Climate Change is Exacerbating California Drought

BY ON February 12, 2015

California backyard during drought

Winter? What winter?

Seeing the freeways clear out in Los Angeles over the holidays serves as a reminder that most people living here come from elsewhere, usually to exchange snow for sunshine. But this winter has been especially warm and dry, even by Los Angeles standards. Despite early season storms that created massive damage across the state, rainfall for the season is below normal and temperatures are above average. While it was really nice to take my kids to the beach last weekend while friends in Europe and the east coast were dealing with blizzards, it makes me uneasy. Even for hot, dry southern California, this is not normal. This is climate change.

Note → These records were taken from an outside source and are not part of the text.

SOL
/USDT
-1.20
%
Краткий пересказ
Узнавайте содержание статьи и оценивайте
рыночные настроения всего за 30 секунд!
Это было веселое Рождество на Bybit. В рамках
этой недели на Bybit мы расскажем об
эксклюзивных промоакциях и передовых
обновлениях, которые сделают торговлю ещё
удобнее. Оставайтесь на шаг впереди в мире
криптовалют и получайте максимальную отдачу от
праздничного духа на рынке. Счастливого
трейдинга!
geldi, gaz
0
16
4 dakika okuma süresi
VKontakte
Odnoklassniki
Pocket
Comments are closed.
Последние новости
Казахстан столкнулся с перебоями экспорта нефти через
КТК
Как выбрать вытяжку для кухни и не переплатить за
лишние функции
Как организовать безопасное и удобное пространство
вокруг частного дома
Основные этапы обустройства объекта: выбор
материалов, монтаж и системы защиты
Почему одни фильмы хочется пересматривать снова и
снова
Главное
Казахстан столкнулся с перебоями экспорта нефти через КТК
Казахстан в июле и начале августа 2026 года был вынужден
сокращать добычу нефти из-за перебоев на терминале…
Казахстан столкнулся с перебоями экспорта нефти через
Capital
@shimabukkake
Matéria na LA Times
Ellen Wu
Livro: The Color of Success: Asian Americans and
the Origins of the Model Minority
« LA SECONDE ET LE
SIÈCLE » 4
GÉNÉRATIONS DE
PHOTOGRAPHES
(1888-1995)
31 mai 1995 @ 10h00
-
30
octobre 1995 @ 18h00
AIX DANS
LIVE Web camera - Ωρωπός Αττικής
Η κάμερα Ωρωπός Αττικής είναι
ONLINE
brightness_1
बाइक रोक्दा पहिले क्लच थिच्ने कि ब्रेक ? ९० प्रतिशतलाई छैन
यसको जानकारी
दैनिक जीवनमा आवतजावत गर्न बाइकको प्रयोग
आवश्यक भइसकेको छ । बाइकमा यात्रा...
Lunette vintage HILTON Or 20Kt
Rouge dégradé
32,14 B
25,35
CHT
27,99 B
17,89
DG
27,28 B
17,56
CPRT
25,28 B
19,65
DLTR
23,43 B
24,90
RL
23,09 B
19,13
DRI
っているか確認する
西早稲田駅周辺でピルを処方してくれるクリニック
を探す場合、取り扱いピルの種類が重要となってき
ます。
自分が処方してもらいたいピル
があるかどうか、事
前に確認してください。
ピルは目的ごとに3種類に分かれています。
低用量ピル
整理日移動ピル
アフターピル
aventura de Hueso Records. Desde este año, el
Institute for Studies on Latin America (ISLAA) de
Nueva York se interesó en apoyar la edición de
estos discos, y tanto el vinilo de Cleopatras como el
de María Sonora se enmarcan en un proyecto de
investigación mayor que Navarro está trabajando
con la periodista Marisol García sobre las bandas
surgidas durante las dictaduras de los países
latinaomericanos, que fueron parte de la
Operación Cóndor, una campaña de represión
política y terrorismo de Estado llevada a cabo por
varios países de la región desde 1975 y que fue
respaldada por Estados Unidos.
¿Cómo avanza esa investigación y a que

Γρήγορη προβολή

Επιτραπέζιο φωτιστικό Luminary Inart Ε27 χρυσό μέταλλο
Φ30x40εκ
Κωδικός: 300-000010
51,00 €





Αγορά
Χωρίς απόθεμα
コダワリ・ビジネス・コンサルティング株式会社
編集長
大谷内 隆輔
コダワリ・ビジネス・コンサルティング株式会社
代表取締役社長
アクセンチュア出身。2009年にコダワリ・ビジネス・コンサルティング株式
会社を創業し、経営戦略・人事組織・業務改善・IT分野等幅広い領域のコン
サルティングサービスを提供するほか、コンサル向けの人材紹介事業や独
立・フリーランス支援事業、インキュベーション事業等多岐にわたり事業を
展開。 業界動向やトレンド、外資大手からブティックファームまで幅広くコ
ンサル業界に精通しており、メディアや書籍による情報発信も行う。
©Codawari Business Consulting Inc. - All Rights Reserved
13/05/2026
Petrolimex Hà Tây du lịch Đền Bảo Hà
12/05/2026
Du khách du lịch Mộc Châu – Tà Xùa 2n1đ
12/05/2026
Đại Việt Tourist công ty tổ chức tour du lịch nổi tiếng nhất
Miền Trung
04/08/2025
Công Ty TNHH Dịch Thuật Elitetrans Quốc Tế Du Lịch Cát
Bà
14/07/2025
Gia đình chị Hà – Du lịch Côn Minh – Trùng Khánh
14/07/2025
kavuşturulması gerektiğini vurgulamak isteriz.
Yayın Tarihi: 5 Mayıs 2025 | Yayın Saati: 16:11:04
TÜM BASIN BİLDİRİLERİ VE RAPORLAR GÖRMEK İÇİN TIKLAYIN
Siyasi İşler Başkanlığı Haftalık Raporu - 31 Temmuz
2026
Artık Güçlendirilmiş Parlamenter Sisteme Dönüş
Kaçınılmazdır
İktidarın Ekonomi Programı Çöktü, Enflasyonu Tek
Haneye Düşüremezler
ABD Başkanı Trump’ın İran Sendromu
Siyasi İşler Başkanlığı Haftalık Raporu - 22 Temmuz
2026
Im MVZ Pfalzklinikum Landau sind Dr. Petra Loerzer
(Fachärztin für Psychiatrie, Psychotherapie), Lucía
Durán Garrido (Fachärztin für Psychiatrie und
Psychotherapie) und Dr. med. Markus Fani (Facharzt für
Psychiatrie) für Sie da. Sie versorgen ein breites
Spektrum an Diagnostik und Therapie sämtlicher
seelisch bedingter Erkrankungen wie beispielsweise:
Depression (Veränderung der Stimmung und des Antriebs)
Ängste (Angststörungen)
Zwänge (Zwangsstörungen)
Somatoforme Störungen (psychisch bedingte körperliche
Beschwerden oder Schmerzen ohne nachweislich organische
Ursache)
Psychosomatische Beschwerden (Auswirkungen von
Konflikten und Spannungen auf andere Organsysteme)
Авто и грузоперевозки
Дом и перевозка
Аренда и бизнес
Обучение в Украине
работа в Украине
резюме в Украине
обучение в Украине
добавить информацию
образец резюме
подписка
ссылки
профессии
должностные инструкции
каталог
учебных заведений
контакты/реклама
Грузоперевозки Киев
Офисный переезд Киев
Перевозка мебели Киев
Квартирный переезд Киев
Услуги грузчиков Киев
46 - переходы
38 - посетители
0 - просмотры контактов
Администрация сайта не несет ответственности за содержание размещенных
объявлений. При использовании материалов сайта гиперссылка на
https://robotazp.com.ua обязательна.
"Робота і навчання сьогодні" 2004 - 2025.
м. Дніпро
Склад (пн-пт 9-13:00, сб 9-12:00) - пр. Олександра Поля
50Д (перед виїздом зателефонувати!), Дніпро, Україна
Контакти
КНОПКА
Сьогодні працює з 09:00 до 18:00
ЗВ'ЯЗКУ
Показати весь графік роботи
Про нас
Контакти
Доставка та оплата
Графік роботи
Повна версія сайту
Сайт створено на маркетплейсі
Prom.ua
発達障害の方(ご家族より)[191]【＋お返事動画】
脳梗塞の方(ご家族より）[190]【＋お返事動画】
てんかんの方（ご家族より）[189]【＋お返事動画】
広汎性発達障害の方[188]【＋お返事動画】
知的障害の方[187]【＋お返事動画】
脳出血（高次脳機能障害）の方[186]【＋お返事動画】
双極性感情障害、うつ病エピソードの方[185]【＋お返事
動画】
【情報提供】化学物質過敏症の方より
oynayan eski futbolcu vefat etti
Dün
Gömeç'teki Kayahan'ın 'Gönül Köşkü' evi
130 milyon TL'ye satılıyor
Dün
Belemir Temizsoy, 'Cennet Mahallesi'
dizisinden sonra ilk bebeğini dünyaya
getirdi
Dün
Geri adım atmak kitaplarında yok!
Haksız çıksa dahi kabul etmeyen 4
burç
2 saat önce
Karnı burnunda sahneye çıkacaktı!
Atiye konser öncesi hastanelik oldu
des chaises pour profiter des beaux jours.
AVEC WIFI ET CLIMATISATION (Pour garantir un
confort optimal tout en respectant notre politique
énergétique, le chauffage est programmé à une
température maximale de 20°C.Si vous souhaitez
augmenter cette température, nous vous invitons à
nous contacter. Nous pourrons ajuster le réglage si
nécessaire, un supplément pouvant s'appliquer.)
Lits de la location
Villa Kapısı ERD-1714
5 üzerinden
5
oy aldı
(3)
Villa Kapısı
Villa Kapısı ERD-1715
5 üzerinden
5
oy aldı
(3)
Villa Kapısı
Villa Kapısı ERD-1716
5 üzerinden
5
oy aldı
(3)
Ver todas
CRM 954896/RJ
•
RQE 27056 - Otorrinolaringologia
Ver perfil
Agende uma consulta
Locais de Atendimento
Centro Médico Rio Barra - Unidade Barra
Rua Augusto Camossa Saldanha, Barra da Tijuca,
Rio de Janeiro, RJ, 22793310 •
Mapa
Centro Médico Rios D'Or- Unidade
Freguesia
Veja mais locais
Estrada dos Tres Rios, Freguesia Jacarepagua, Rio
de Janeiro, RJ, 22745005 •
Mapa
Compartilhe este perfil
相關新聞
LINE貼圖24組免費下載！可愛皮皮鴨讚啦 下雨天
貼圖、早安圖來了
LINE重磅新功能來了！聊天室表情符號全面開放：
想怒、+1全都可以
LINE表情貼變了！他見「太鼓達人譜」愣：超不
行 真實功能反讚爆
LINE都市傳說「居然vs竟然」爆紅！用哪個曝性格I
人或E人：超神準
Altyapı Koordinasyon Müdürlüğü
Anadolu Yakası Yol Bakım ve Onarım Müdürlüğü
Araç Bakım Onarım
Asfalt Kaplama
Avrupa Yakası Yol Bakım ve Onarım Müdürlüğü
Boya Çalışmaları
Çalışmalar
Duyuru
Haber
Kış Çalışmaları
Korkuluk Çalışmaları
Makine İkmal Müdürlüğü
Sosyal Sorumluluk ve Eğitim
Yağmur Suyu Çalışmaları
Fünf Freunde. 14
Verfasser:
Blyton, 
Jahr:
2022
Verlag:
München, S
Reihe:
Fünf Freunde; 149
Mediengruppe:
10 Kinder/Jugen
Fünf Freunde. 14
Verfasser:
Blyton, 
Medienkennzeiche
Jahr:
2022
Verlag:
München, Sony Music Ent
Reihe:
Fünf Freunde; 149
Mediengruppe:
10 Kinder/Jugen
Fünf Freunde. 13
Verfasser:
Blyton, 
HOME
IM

We now know that 2014 was the hottest year on record globally. The rains of November and December raised levels at California’s largest reservoirs, which supply water for both northern and southern California, but basins are still at only half of average. California has entered its fourth year of drought and the weak weather systems we saw in January will not do much to ease it. More than 4/5 of the state is still in extreme drought. While we cannot with certainty blame the drought on climate change, it is at the very least exacerbating its impacts.

Though urban centers are not yet experiencing water shortages, even while mandatory watering restrictions are in place in LA County, water has already dried up for some residents in rural areas. Experts estimate that over 1 million California residents do not have safe water coming out of their taps. Irrigation water in some farming communities has been depleted, plunging entire towns into joblessness and poverty. For the largest state economy in our nation and one of its main food producers, this is a really big deal -for the whole country.

In addition to water shortages, there are less obvious, but equally serious, side effects related to our health and our children’s health. The CDC says that drought can reduce air quality and compromise the health of people with asthma when dry soils and wildfires increase the amount of airborne particles, pollen and smoke. Since my son has asthma, I want to do everything I can to help California get on top of this drought. That’s why I support California lawmakers’ efforts to ramp up action on climate change.

Governor Brown started the year with a rousing State of the State address, promising to increase California’s already significant climate efforts. To that end, State Senator Pavley of my local district has introduced a bill (SB 32) to reduce greenhouse gas emissions by 80% by mid century. In addition, State Assembly member Garcia introduced AB 197, which would implement Gov. Brown’s inaugural pledge to ratchet up the state’s renewable energy target.

There is also great action taking place locally. Here in Los Angeles, the County is running a very successful program to help take a permanent bite out of water demand. The Los Angeles County Waterworks Districts are offering property owners $1-$2 for every square foot of grass replaced with water-efficient landscaping through the “Cash for Grass” rebate program. Different water districts are also offering rebates from $100 to $255 for very efficient clothes washers and weather-based sprinklers. Because of these water-friendly initiatives, once uncommon drought-tolerant landscaping is springing up all over the region. With the right incentives, most people are more than happy to do the right thing for the environment, the climate and our children’s health.